Stop Seasonal Allergies Before They Take Root

With the arrival of springtime comes bright blossoms and the trees regaining their brilliant green hues. Unfortunately, springtime is also a time of misery for more than 50 million Americans who suffer from seasonal allergies. According to the American College of Allergy, Asthma, and Immunology, allergies are one of the leading causes of chronic illness in the United States. Sneezing, sniffling, and itchy and watery eyes are common symptoms of seasonal allergies, making it hard to be outside at times. Spending time indoors can also trigger allergies, as people breathe airborne mold spores in attics, closets, and basements.

Allergy symptoms vary by person; some only have mild allergic symptoms, such as sneezing. Still, others can suffer from allergy symptoms for more extended periods, such as weeks or months. Spring and summer months are the worst parts of the year for seasonal allergies.
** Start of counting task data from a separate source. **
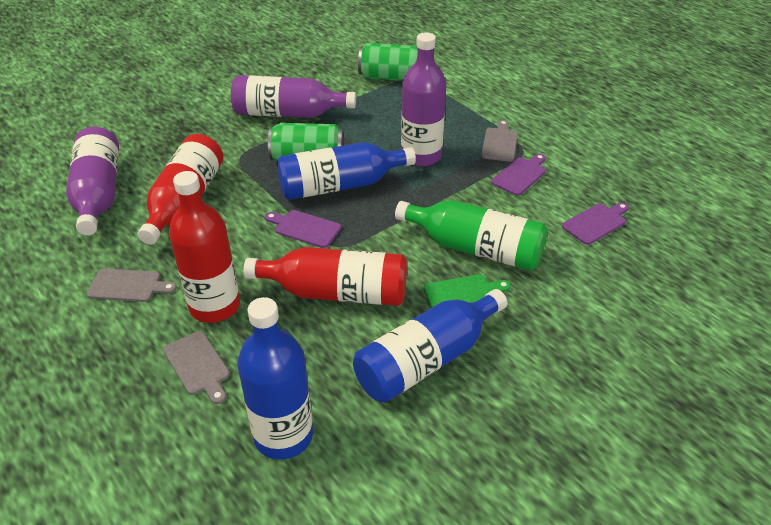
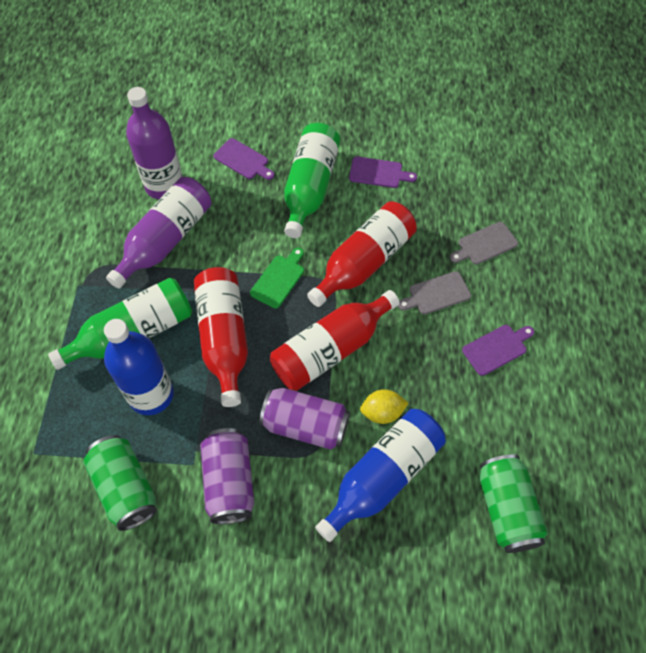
blue bottle: 3 -> 2
green bottle: 1 -> 2
grey cutting board: 3 -> 2
purple bottle: 3 -> 2
purple can: 0 -> 2
yellow lemon: 0 -> 1

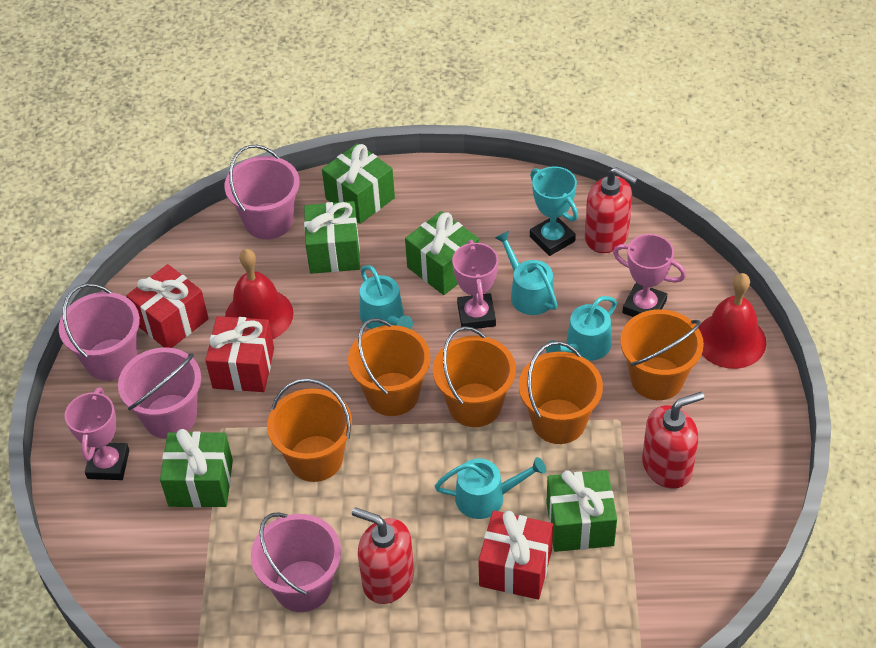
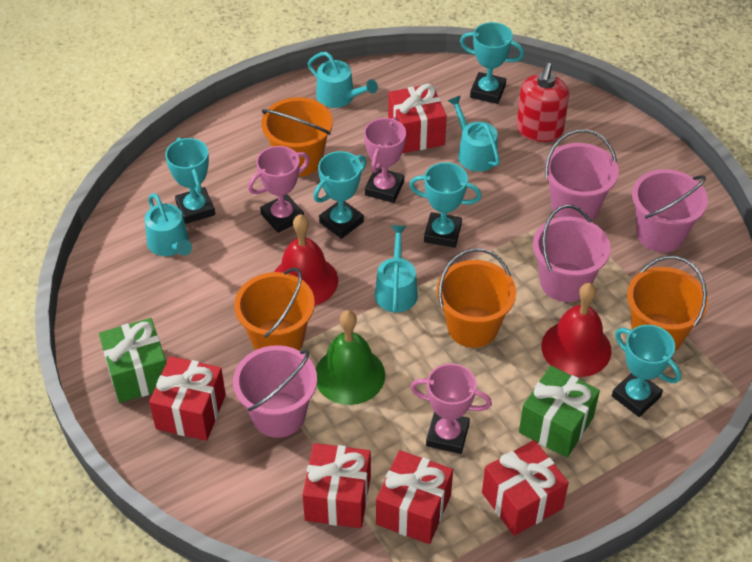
green bell: 0 -> 1
green gift: 5 -> 2
orange bucket: 5 -> 4
red gift: 3 -> 5
red soap dispenser: 3 -> 1
turquoise trophy: 1 -> 5

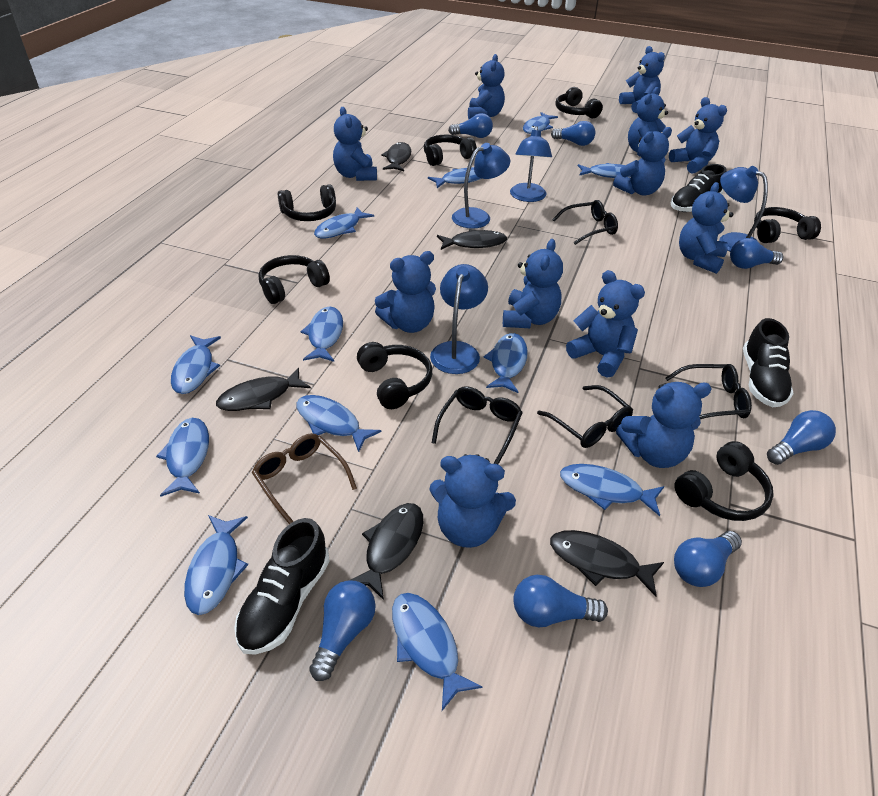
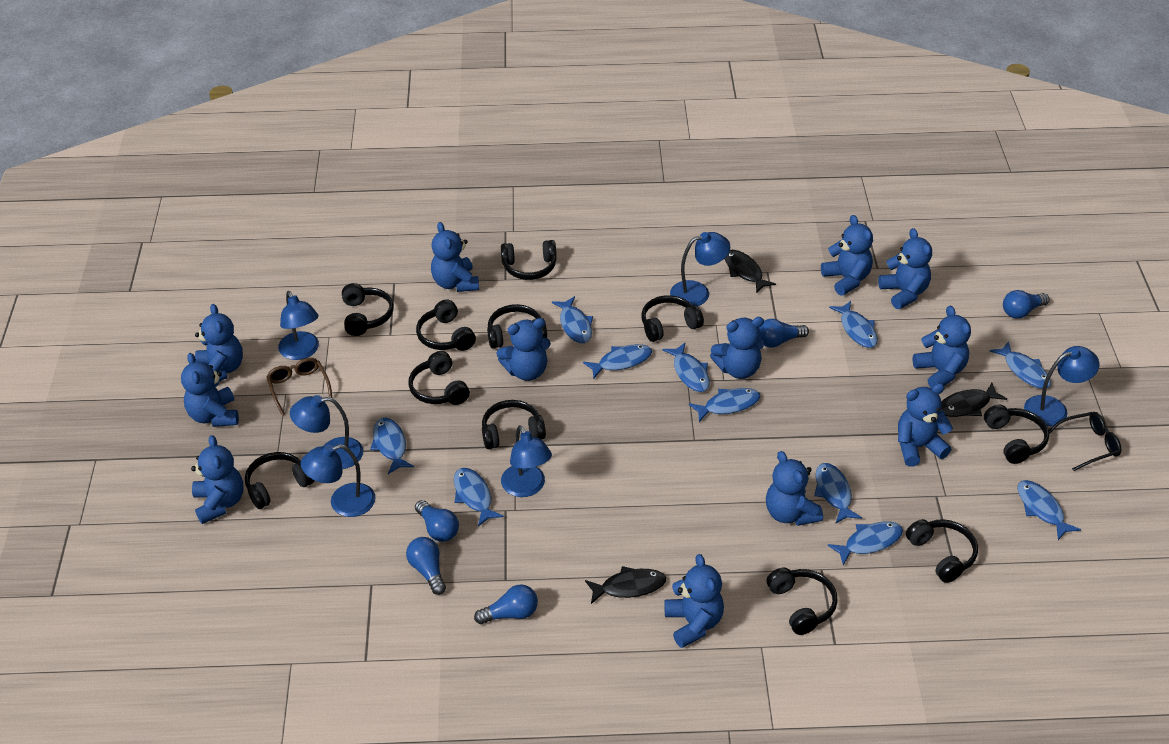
black fish: 5 -> 3
black glasses: 4 -> 1
black headphones: 7 -> 11
black shoe: 3 -> 0
blue fish: 12 -> 11
blue lamp: 4 -> 6
blue light bulb: 7 -> 5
How to Effectively Manage Your Seasonal Allergies

Seasonal allergies occur when you breathe in allergens such as pollen and mold, causing your body to react. The body’s immune system interprets the allergen as a threat and responds with an inflammatory response, just as with other allergies. Luckily, there are a few steps you can take to manage and reduce allergy symptoms:

  • Use hot water to wash linens weekly to minimize pollen in your bedroom
  • Wash your hair before you sleep at night to remove pollen accumulation
  • Run your vacuum once a week, and if you have hardwood or tile floor, sweep often
  • If you use throw rugs, opt for washable rugs so you can clean them regularly
  • Change your HVAC filter every 20 to 30 days
  • When cleaning, wear a painter’s mask and gloves to reduce your allergen exposure

You can treat most allergies with over-the-counter (OTC) medications or by prescription from your doctor. Your physician may recommend managing your allergies with a series of allergy shots. You can contact your doctor or allergist to determine your best treatment options.